→ Fragmento:
☆ ☆ ☆ ☆

EL AUTOR es doctor en Letras y profesor titular jubilado de la Universidad Central de Venezuela, donde fue director y uno de los fundadores del Instituto de Investigaciones Literarias. Fue rector de la Universidad Nacional Abierta y desde 1998 es Individuo de Número de la Academia Venezolana de la Lengua. Entre sus distinciones como narrador, ensayista y crítico literario se destacan los premios del Concurso Anual de Cuentos de El Nacional (1963, 1968 y 1973); Premio Municipal de Prosa (1971) por La novela del petróleo en Venezuela; Premio Municipal de Narrativa (1978 y 1994) por Viaje inverso y Salomón, respectivamente; y Premio de Ensayo de la XI Bienal Literaria José Antonio Ramos Sucre (1995) por El signo secreto: para una poética de José Antonio Ramos Sucre. Nació en Cumaná, en 1933.

☆ ☆ ☆ ☆

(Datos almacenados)
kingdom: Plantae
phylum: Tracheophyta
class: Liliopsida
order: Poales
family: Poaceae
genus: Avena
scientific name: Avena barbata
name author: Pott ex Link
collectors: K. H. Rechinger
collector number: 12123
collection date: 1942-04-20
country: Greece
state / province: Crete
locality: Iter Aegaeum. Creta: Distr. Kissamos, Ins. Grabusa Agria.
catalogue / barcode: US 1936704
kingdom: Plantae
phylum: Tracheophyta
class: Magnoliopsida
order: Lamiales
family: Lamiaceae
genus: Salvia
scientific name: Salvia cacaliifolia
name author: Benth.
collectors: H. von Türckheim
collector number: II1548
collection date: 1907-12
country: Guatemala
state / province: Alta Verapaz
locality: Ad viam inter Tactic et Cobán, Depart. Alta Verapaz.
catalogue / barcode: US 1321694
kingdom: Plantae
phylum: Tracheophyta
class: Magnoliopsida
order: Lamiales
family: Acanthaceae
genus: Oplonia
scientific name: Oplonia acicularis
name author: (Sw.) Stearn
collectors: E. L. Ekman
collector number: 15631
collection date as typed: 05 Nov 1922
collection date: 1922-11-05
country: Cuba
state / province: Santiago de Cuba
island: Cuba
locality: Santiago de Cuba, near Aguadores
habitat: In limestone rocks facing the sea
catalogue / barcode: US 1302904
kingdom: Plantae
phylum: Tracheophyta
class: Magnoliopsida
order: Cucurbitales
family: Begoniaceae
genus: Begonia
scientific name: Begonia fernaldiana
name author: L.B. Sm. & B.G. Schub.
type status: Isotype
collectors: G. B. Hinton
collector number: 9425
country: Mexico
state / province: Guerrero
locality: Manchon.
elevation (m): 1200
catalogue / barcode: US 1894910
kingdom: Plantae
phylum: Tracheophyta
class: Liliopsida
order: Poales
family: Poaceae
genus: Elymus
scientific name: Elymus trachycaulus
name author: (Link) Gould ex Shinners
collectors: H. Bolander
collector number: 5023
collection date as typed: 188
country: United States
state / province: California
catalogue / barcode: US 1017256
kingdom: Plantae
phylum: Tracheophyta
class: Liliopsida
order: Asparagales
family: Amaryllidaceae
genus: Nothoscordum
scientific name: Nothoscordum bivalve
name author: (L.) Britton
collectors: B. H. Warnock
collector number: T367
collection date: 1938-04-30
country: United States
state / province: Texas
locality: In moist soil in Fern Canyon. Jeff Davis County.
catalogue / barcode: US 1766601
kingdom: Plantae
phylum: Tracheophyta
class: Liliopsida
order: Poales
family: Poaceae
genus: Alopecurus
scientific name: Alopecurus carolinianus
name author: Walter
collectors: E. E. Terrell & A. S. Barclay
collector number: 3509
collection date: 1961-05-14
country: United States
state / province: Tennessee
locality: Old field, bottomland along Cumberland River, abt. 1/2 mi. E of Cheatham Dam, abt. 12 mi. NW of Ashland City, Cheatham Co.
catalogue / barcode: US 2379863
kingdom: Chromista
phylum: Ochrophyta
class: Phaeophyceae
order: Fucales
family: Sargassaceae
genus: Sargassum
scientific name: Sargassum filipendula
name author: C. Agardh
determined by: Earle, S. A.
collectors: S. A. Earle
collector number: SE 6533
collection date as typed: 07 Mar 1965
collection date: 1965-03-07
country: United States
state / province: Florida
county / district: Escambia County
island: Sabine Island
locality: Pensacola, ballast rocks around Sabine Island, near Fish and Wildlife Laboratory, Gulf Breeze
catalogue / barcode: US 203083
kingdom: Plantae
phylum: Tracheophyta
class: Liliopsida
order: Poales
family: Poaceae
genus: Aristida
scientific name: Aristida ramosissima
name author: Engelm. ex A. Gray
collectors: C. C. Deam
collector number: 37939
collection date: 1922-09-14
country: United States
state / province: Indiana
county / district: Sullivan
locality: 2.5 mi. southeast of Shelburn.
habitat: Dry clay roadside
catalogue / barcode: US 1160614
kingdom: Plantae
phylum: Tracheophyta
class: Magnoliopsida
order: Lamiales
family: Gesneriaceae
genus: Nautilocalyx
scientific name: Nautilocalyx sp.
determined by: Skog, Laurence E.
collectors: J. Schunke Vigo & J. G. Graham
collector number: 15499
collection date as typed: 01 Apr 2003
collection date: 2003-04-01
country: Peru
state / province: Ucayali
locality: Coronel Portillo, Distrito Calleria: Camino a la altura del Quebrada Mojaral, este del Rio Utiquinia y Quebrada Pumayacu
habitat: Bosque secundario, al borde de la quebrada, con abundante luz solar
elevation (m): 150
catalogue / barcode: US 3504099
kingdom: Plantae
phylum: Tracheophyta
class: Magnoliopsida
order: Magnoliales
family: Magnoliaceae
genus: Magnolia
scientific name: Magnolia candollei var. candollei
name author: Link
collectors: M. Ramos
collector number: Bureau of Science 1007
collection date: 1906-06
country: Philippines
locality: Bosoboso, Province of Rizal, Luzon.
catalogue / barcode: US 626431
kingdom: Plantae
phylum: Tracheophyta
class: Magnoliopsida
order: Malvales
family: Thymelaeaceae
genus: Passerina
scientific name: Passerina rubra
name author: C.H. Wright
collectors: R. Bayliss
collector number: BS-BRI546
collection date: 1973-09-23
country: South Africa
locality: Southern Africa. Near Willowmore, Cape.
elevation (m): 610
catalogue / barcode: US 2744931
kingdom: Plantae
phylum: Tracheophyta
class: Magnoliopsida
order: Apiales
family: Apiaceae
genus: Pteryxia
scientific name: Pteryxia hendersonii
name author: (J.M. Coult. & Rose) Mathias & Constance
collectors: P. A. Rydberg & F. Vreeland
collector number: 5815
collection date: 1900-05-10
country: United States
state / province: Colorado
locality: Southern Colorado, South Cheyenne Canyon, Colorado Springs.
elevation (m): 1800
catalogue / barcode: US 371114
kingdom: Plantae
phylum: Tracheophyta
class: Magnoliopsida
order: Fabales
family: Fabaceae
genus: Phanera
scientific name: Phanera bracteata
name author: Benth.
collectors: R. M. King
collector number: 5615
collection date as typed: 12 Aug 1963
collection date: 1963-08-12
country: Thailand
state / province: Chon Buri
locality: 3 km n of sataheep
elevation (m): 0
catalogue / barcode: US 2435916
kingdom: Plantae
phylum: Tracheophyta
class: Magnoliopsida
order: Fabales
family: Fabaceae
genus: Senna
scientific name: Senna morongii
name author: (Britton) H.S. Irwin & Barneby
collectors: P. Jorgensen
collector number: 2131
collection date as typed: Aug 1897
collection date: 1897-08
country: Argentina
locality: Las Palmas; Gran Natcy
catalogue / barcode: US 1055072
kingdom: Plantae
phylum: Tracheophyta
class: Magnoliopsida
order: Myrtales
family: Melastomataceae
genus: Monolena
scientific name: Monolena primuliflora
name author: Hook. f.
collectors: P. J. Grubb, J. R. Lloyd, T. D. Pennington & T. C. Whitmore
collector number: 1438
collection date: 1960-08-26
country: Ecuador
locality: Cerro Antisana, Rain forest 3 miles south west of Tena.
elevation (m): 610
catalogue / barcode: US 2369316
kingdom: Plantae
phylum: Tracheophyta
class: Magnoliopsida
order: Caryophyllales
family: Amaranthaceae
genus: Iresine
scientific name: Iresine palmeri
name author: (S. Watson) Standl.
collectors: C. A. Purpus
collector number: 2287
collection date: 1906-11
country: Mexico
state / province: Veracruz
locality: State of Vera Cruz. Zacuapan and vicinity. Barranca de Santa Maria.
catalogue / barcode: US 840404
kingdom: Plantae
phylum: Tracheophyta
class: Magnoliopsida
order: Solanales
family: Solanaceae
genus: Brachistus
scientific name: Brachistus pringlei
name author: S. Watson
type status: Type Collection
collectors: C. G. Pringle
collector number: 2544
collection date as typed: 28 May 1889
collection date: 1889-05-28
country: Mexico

☆ ☆ ☆ ☆

→ Enunciado del ejercicio:
Resuma en dos oraciones la nota biográfica sobre el autor.

→ Solución propuesta:
El autor, nacido en Cumaná en 1933, es doctor en Letras y profesor titular jubilado de la Universidad Central de Venezuela, donde fue director y uno de los fundadores del Instituto de Investigaciones Literarias. Fue además rector de la Universidad Nacional Abierta, es Individuo de Número de la Academia Venezolana de la Lengua desde 1998 y, como narrador, ensayista y crítico literario, ha obtenido, entre otras distinciones, premios del Concurso Anual de Cuentos de El Nacional, los premios municipales de Prosa y de Narrativa y el Premio de Ensayo de la XI Bienal Literaria José Antonio Ramos Sucre.